Lines below that include the word "dish" should each be copied.
*** Records provided Section Begins ***
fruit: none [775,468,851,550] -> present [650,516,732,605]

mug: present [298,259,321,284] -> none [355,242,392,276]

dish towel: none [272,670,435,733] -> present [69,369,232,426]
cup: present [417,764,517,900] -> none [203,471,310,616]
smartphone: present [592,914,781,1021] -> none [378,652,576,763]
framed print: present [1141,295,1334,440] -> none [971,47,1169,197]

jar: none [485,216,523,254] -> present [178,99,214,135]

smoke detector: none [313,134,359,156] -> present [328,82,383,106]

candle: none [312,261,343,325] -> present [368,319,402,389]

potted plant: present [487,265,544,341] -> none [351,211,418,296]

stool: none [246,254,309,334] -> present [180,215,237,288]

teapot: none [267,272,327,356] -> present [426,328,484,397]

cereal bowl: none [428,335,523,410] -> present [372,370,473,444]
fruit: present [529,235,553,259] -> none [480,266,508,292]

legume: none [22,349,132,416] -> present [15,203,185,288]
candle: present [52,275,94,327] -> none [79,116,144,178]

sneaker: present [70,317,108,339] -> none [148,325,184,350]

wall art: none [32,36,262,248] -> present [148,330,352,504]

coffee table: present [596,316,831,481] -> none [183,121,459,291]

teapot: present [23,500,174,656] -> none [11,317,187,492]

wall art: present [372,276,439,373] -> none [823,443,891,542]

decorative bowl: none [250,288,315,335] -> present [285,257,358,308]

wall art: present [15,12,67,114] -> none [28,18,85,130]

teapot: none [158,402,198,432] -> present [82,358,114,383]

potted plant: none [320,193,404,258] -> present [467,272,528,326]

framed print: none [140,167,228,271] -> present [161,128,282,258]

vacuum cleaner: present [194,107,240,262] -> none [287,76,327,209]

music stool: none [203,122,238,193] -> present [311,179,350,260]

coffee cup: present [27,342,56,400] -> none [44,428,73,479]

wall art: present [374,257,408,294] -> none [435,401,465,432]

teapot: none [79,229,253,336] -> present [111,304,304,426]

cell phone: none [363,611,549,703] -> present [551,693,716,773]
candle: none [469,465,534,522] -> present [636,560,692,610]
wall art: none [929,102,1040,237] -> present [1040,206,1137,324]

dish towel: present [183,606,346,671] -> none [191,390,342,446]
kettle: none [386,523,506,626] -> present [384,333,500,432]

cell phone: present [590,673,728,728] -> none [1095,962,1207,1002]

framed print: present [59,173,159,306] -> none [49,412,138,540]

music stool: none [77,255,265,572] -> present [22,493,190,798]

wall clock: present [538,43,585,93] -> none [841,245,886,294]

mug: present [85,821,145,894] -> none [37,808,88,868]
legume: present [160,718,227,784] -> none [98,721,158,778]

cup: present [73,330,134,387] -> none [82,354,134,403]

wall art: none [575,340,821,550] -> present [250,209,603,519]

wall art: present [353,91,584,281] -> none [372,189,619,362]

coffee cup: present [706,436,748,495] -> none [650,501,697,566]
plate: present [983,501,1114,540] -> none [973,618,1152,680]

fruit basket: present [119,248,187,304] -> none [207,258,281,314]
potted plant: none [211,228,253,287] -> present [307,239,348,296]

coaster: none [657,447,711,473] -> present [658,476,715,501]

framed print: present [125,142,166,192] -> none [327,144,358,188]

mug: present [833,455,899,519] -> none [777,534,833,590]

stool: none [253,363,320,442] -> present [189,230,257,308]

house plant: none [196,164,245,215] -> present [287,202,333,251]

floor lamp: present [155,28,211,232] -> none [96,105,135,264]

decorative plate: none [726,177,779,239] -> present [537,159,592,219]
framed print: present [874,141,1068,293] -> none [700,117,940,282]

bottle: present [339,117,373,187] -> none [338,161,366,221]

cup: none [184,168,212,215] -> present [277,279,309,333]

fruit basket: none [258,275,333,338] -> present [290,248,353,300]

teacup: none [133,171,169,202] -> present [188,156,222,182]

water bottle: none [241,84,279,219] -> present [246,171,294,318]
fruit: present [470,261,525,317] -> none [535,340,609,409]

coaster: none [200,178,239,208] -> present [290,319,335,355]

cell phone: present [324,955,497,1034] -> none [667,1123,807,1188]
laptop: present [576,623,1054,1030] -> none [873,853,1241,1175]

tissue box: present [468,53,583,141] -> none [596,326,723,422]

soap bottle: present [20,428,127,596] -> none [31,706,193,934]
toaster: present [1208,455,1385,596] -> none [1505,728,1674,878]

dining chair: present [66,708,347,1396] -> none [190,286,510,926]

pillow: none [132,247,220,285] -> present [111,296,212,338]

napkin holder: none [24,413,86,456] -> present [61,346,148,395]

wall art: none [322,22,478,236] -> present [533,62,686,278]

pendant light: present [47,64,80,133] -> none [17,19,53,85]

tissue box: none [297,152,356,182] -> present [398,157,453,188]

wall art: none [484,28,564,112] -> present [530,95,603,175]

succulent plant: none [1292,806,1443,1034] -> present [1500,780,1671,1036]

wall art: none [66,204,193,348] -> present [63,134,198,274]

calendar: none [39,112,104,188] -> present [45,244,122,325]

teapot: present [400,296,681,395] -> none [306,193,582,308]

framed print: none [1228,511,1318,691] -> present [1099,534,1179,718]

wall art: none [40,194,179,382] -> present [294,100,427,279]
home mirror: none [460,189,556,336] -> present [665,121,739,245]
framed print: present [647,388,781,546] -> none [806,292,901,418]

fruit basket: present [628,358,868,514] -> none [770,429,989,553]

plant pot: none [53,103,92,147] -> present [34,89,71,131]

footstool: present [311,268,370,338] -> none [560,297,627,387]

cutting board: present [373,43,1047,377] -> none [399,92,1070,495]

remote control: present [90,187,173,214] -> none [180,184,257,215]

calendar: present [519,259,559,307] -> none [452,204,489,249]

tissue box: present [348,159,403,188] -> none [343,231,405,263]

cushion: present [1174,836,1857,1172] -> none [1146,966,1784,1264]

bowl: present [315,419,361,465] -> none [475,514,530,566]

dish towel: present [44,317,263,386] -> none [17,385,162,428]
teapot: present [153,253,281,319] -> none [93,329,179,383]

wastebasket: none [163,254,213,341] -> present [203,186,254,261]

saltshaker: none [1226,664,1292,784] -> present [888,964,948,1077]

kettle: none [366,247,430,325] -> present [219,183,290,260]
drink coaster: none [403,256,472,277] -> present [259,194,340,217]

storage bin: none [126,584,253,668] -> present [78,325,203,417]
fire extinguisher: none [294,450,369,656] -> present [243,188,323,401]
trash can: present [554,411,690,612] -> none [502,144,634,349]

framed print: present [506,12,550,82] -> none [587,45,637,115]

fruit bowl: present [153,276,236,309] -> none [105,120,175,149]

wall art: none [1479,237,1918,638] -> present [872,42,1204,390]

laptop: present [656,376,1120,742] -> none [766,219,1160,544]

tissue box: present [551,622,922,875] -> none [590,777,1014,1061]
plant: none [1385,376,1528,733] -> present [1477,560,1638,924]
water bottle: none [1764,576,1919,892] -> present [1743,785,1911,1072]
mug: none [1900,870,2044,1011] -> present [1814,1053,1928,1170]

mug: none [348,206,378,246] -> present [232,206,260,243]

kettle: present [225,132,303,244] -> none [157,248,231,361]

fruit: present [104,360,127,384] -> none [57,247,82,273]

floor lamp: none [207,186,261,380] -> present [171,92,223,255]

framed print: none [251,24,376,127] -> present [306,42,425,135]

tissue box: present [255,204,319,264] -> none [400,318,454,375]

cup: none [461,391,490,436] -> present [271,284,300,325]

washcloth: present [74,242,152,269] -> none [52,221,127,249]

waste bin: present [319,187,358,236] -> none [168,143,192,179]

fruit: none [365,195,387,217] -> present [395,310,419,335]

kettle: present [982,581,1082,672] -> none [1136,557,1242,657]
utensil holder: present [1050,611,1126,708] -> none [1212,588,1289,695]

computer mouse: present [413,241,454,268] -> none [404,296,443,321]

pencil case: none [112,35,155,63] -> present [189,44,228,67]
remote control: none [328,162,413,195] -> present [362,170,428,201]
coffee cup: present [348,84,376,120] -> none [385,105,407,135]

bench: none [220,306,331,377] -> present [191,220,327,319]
*** Records provided Section Ends ***
■ Finished task:
dish towel: none [272,670,435,733] -> present [69,369,232,426]
dish towel: present [183,606,346,671] -> none [191,390,342,446]
dish towel: present [44,317,263,386] -> none [17,385,162,428]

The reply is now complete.